Normal Pulled 39m kubelet, aks-agentpool-24470557-1 Successfully pulled image "devopssampleacreg.azurecr.io/devopssamplec538:52"
Normal Created 37m (x3 over 39m) kubelet, aks-agentpool-24470557-1 Created container
Normal Started 37m (x3 over 39m) kubelet, aks-agentpool-24470557-1 Started container
Normal Killing 37m (x2 over 38m) kubelet, aks-agentpool-24470557-1 Killing container with id docker://sampleapp:Container failed liveness probe.. Container will be killed and recreated.
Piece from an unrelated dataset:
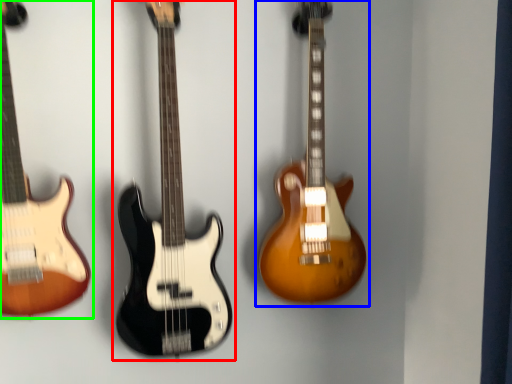
Question: Considering the real-world distances, which object is farthest from guitar (highlighted by a red box)? guitar (highlighted by a blue box) or guitar (highlighted by a green box)?

Choices:
 (A) guitar
 (B) guitar

Answer: (A)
Warning Unhealthy 36m (x6 over 38m) kubelet, aks-agentpool-24470557-1 Liveness probe failed: HTTP probe failed with statuscode: 404
Warning Unhealthy 34m (x12 over 38m) kubelet, aks-agentpool-24470557-1 Readiness probe failed: HTTP probe failed with statuscode: 404
Normal Pulled 9m25s (x12 over 38m) kubelet, aks-agentpool-24470557-1 Container image "devopssampleacreg.azurecr.io/devopssamplec538:52" already present on machine
Warning BackOff 4m10s (x112 over 34m) kubelet, aks-agentpool-24470557-1 Back-off restarting failed container
So there must be a difference in what urls are delivered by the application depending on how it is deployed, tomcat or standalone. Which now seems obvious.